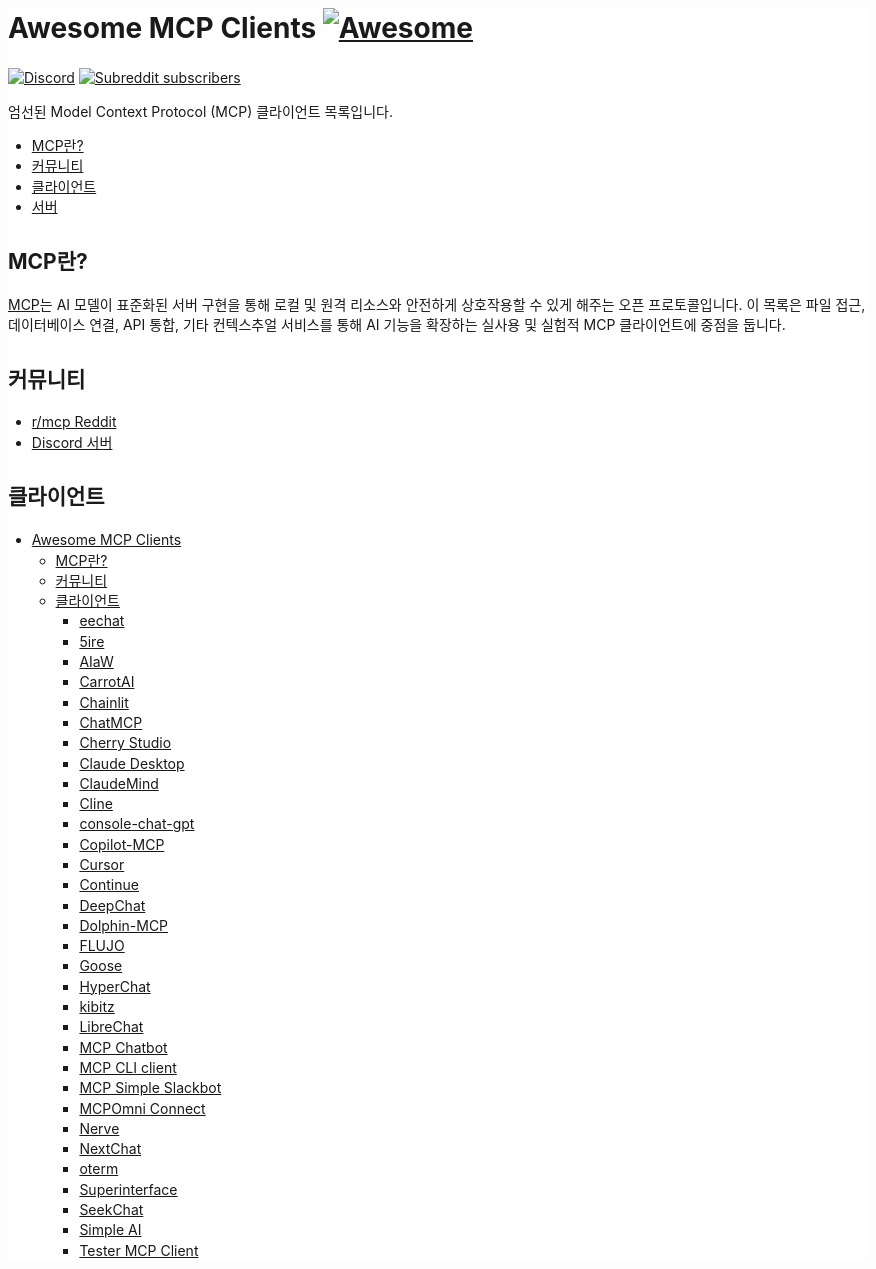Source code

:# Awesome MCP Clients [![Awesome](https://awesome.re/badge.svg)](https://awesome.re)

[![Discord](https://img.shields.io/discord/1312302100125843476?logo=discord&label=discord)](https://glama.ai/mcp/discord)
[![Subreddit subscribers](https://img.shields.io/reddit/subreddit-subscribers/mcp?style=flat&logo=reddit&label=subreddit)](https://www.reddit.com/r/mcp/)

엄선된 Model Context Protocol (MCP) 클라이언트 목록입니다.

* [MCP란?](#what-is-mcp)
* [커뮤니티](#community)
* [클라이언트](#clients)
* [서버](#servers)

## MCP란?

[MCP](https://modelcontextprotocol.io/)는 AI 모델이 표준화된 서버 구현을 통해 로컬 및 원격 리소스와 안전하게 상호작용할 수 있게 해주는 오픈 프로토콜입니다. 이 목록은 파일 접근, 데이터베이스 연결, API 통합, 기타 컨텍스추얼 서비스를 통해 AI 기능을 확장하는 실사용 및 실험적 MCP 클라이언트에 중점을 둡니다.

## 커뮤니티

* [r/mcp Reddit](https://www.reddit.com/r/mcp)
* [Discord 서버](https://glama.ai/mcp/discord)

## 클라이언트

- [Awesome MCP Clients ](#awesome-mcp-clients-)
  - [MCP란?](#what-is-mcp)
  - [커뮤니티](#community)
  - [클라이언트](#clients)
    - [eechat](#eechat)
    - [5ire](#5ire)
    - [AIaW](#aiaw)
    - [CarrotAI](#CarrotAI)
    - [Chainlit](#chainlit)
    - [ChatMCP](#chatmcp)
    - [Cherry Studio](#cherry-studio)
    - [Claude Desktop](#claude-desktop)
    - [ClaudeMind](#claudemind)
    - [Cline](#cline)
    - [console-chat-gpt](#console-chat-gpt)
    - [Copilot-MCP](#copilot-mcp)
    - [Cursor](#cursor)
    - [Continue](#continue)
    - [DeepChat](#deepchat)
    - [Dolphin-MCP](#dolphin-mcp)
    - [FLUJO](#flujo)
    - [Goose](#goose)
    - [HyperChat](#hyperchat)
    - [kibitz](#kibitz)
    - [LibreChat](#librechat)
    - [MCP Chatbot](#mcp-chatbot)
    - [MCP CLI client](#mcp-cli-client)
    - [MCP Simple Slackbot](#mcp-simple-slackbot)
    - [MCPOmni Connect](#mcpomni-connect)
    - [Nerve](#nerve)
    - [NextChat](#nextchat)
    - [oterm](#oterm)
    - [Superinterface](#superinterface)
    - [SeekChat](#seekchat)
    - [Simple AI](#simple-ai-chat)
    - [Tester MCP Client](#tester-mcp-client)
====
Instructions for the task: The expected result is every line from the material above that includes "MCP란".

Response:
* [MCP란?](#what-is-mcp)
## MCP란?
  - [MCP란?](#what-is-mcp)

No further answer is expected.